Thursday, May 19, 2016

The Wisdom of Sacred Spaces

How do we define sacred space? This article from On Being got me thinking about this question. While the article speaks specifically of built spaces like churches, I began to wonder about the places that exist all around us. What makes a place, especially a place in the natural world, sacred?

We live in a world where the concept of sacred space is misunderstood, and often simply dismissed. The idea that a place could have a sacred, spiritual dimension is thought of as a relic of another time. The very idea strikes hard against our Western way of thinking, with its faith in the empirical and its search for predictable certainty. Oddly enough, this sentiment comes not just from secular corners but from religious ones as well.

Modern religious thought, at least in the Christian tradition that I was brought up in, tends to accept the epistemological conclusions of a dualistic worldview without actually realizing it. It stresses the transcendent nature of God over immanence, and leads to the conclusion that a place can only be sacred if it has been properly set aside as such. Churches and cathedrals might be considered sacred spaces, but they are only sacred in the sense that they provide an escape from the outside world and remind us of our non-material, spiritual nature. Their intent is to turn us away from the world, not to dwell within it. To suggest that the place itself has a depth of sacredness that is inherent in its physicality is considered pagan or worse.

The consequences of such a view are profound. Such theology forces us to become “dis-placed”, to feel that we are not at home no matter where we are. This distancing from the stuff of everyday life means that we also become free to exploit the land on which we live without any further thought. And if we can treat the land like an object to be exploited, what is to stop us from dehumanizing its human occupants as well? Coming from a faith tradition that centers its theology on incarnation, on the physicality of the divine, these consequences seem especially ironic and tragic.

Still, I find myself unsatisfied with the opposite approach, which simply says “all the earth is sacred”, and leaves it at that. I don’t disagree with this statement, but are there certain places that hold a more sacred dimension than others? We certainly find this in more traditional indigenous religious thought. There are certainly sacred groves and places where the proverbial veil is thin, these liminal spaces where the spirits walk more visibly. What makes these places sacred?

I think that the answer can only be found by entering into a relationship with the land that removes any notion of treating the land like an object. The land must be assumed to have a voice and a language, and it is the imperative of the dweller on the land to learn it. Perhaps the definition is personal and individual, but I suspect that it best understood communally. That is the wisdom in religious tradition in the first place: passing on knowledge of the sacred places to preserve them for future generations. Wisdom is ultimately connected to place because it is most clearly manifest in knowing a certain place. Wisdom without connection to place is just disembodied knowledge.

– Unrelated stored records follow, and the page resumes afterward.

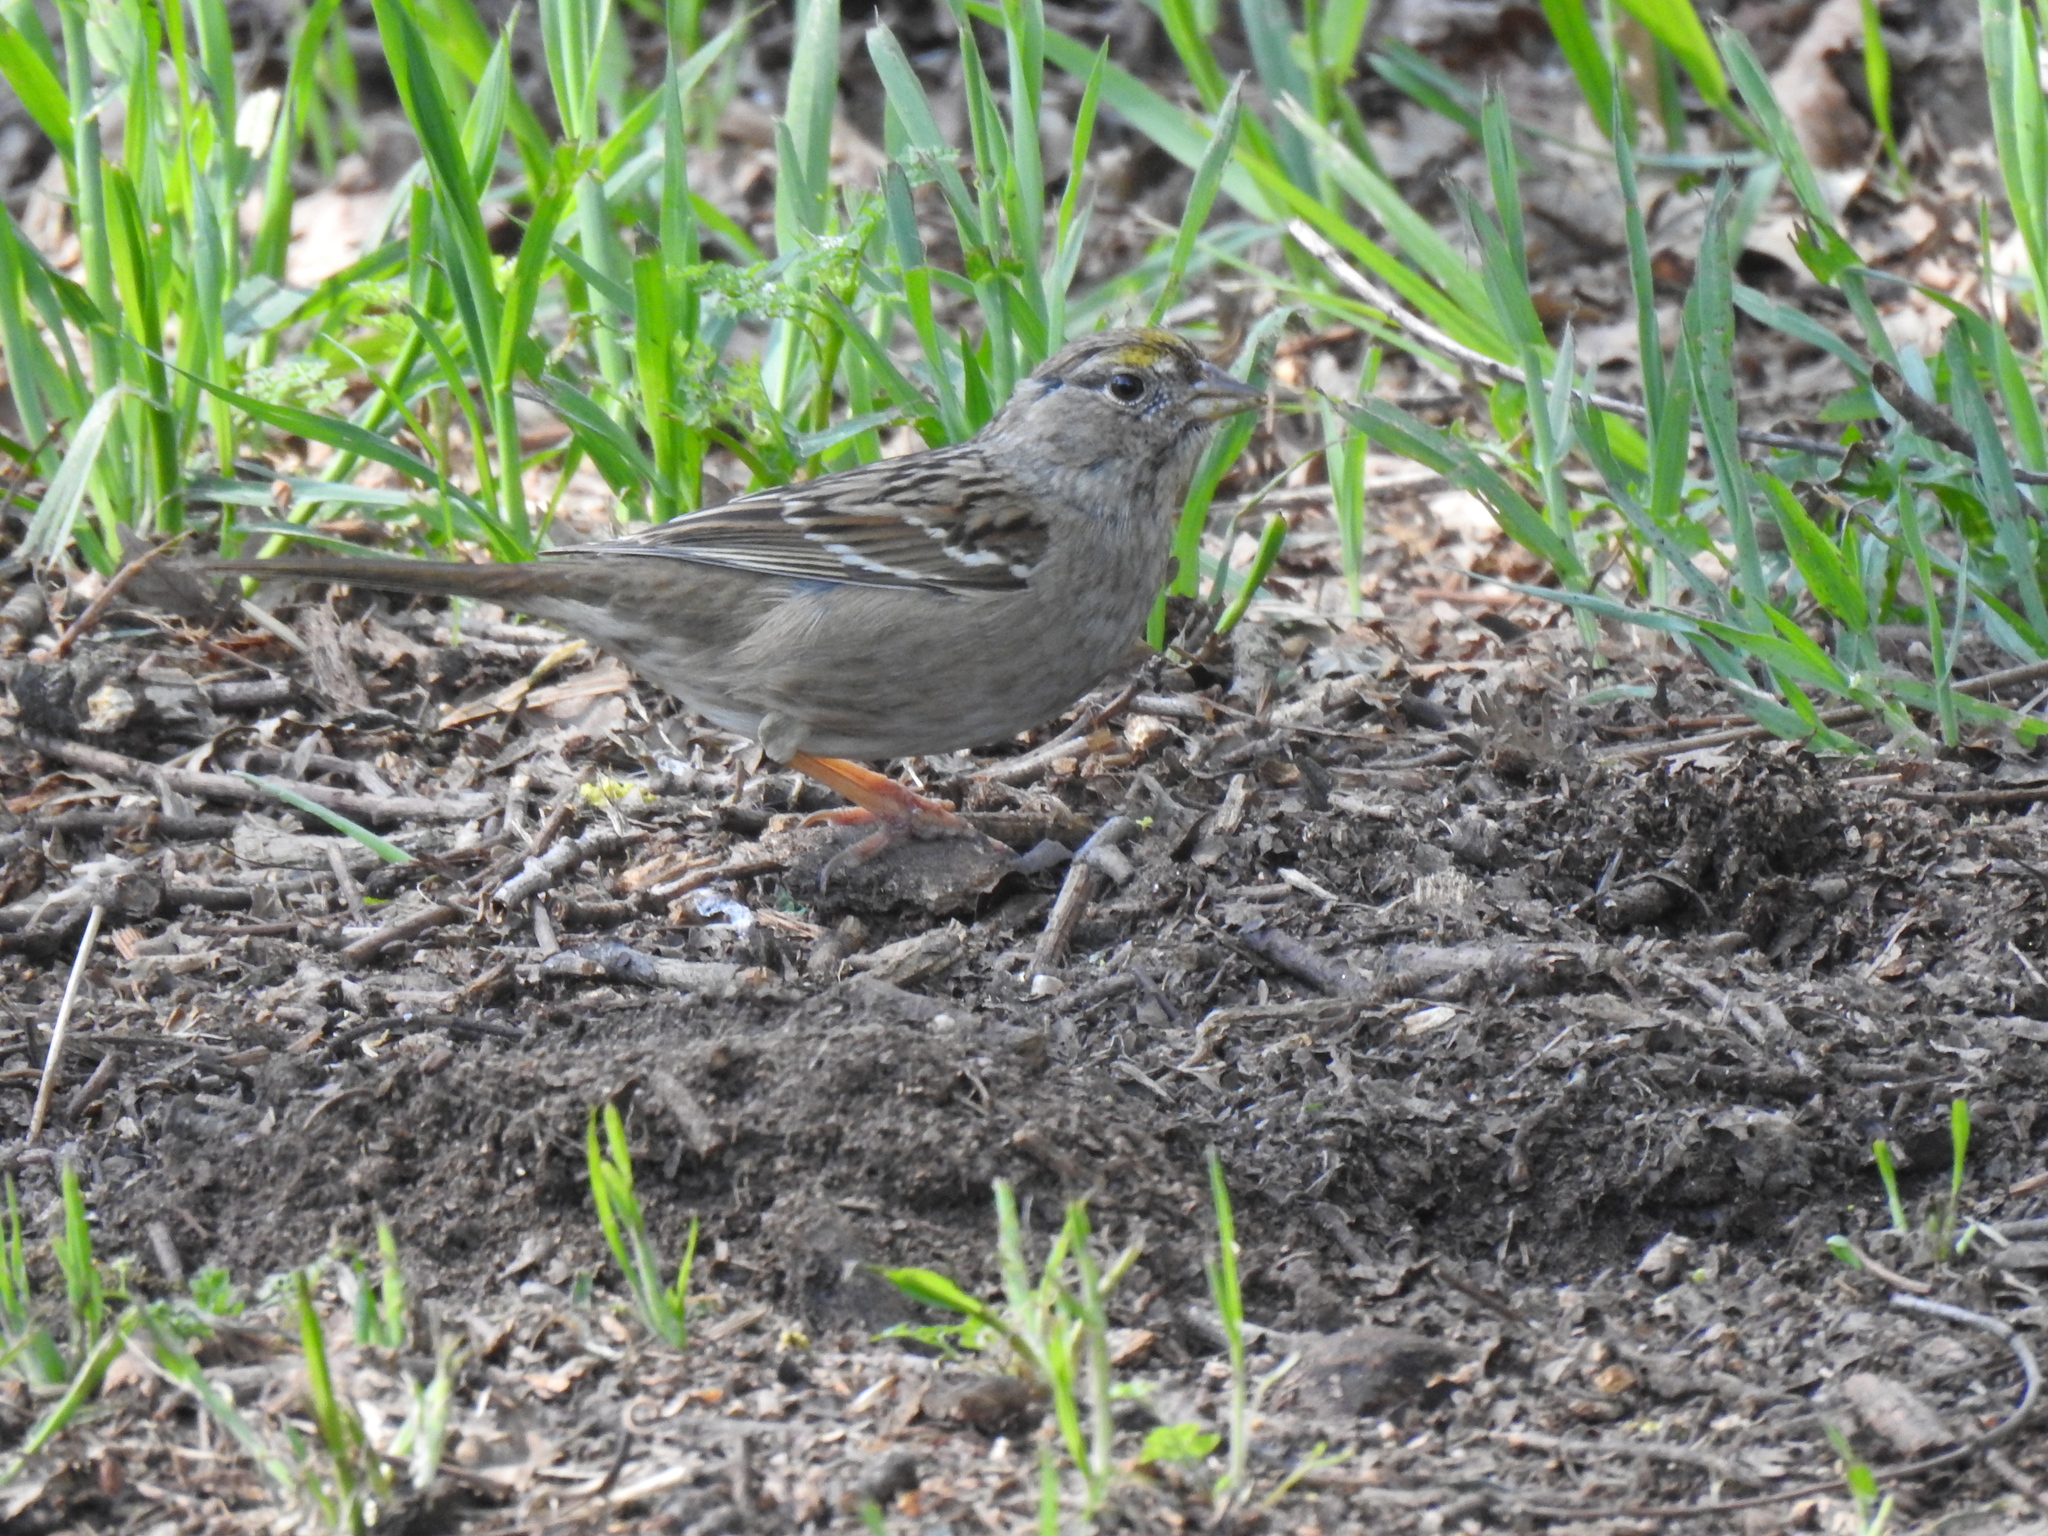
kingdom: Animalia
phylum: Chordata
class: Aves
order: Passeriformes
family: Passerellidae
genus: Zonotrichia
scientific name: Zonotrichia atricapilla
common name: Golden-crowned sparrow
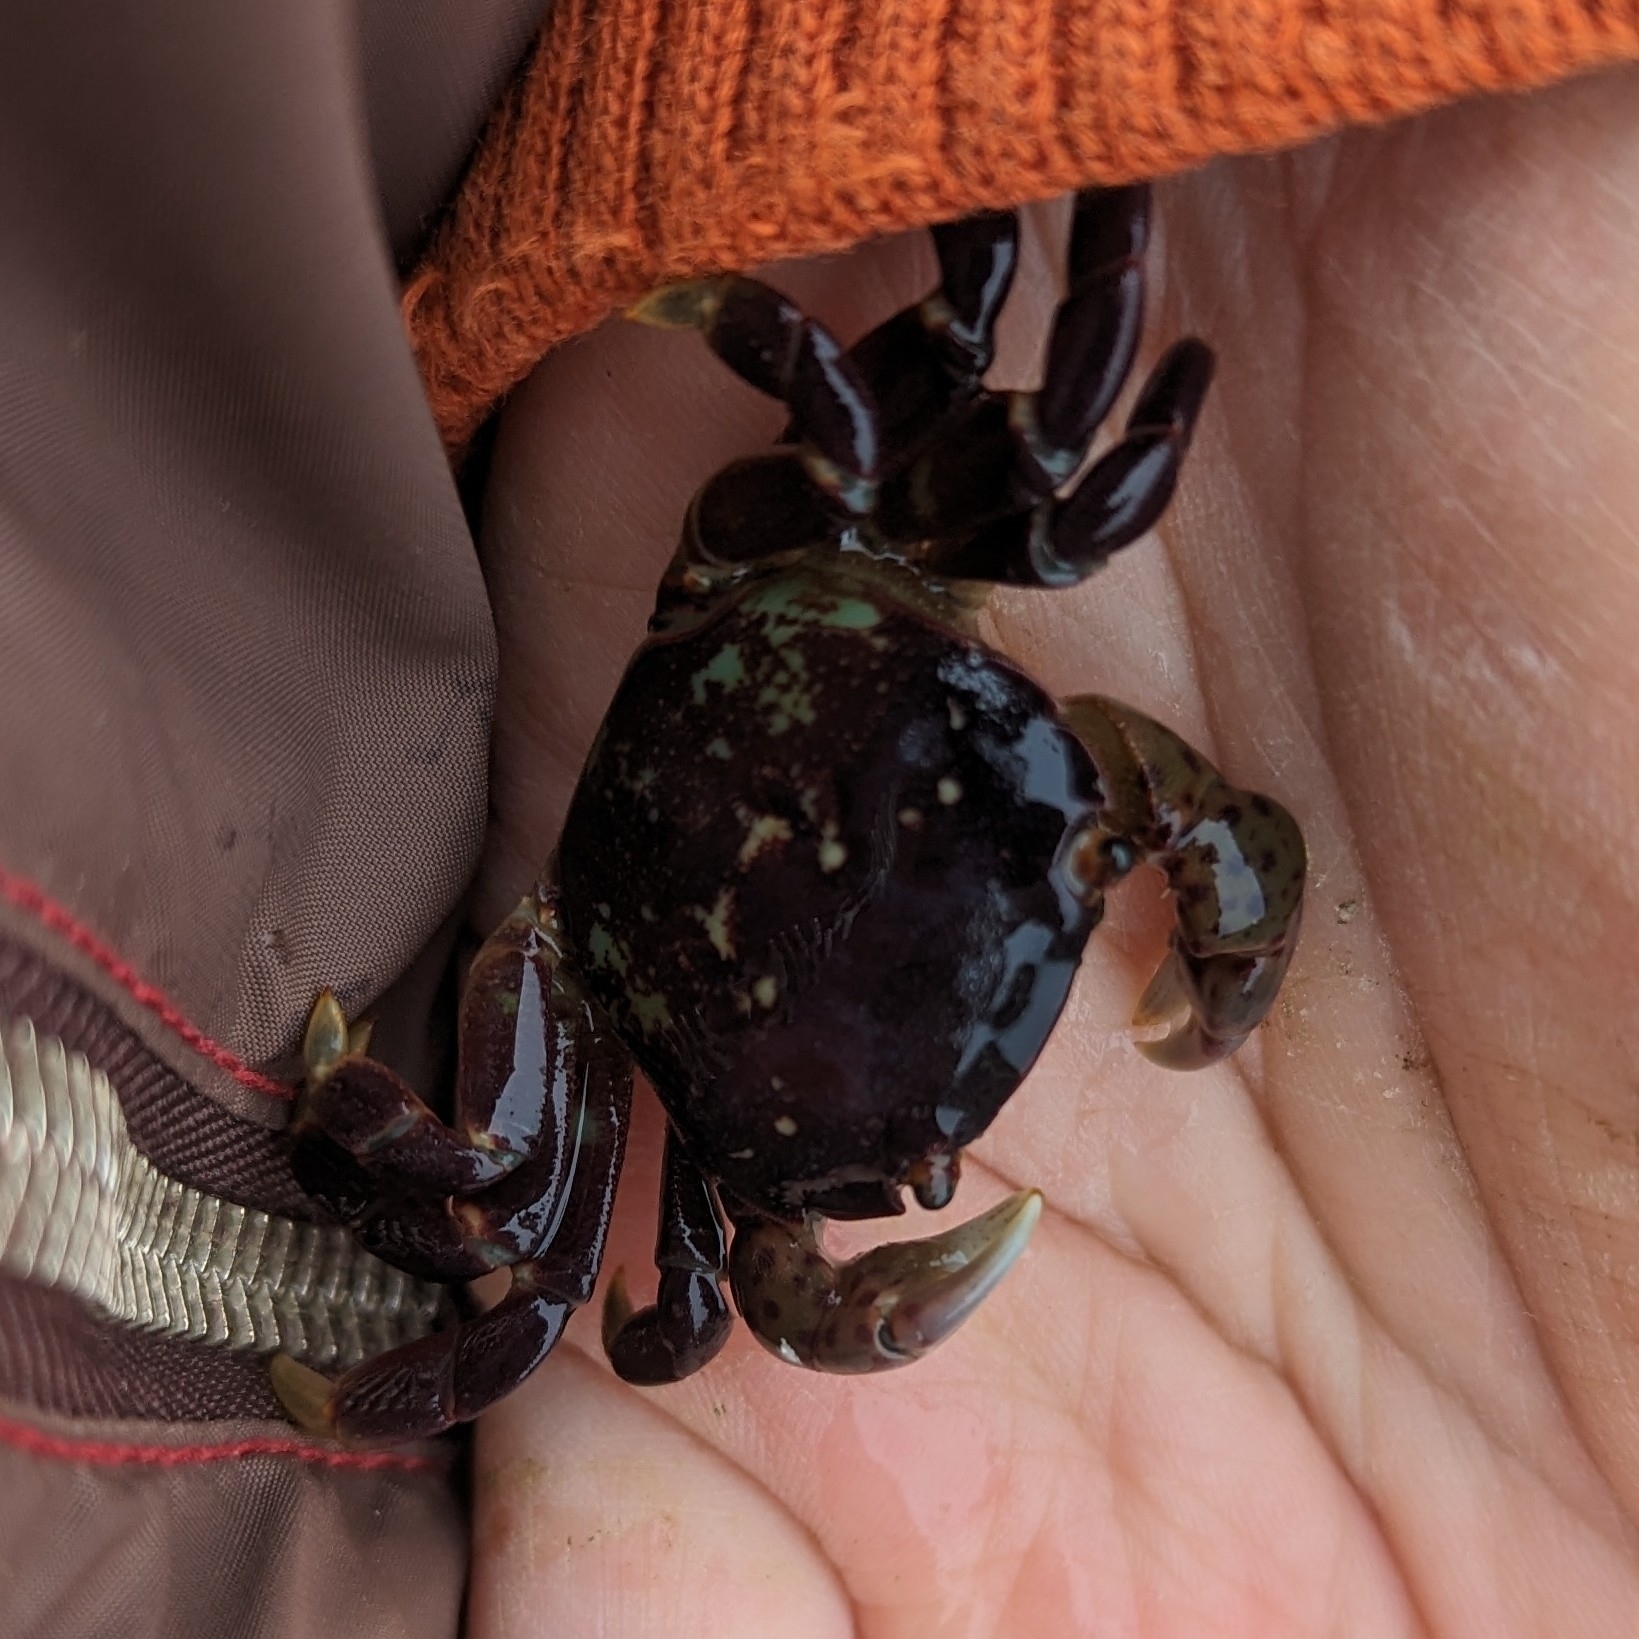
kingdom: Animalia
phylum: Arthropoda
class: Malacostraca
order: Decapoda
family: Varunidae
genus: Hemigrapsus
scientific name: Hemigrapsus nudus
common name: Purple shore crab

In my last blog, I spoke about the tendency to only equate nature with the pristine. This is relevant here as well. To the extent that we do find spaces in nature sacred, we generally limit this to places that we consider impressive based on our aesthetic sensibilities. I won’t deny that the impressive places I’ve visited, like Mt. Hood or Crater Lake, have a transcendence to them that is apparent. It’s not hard to have a spiritual experience in such a place. But if only these places are sacred, then we find ourselves able to trample our own neighborhoods underfoot without much thought.


A place becomes sacred when it reveals to us, in its own time and manner of speaking, what it truly is. This isn’t some sort of gnostic hidden knowledge. This is the truth hidden in plain sight, the fact of the interrelated nature of all life and the unique way that each organism contributes to the whole. When we can learn this from a place, I think that we can call it a sacred space. The most sacred spaces are the ones that reveal this to us time and time again, often with different nuance each time. And these places also show us our own interdependence, our own place in this complex web of life. Their sacredness comes in the wisdom that they communicate.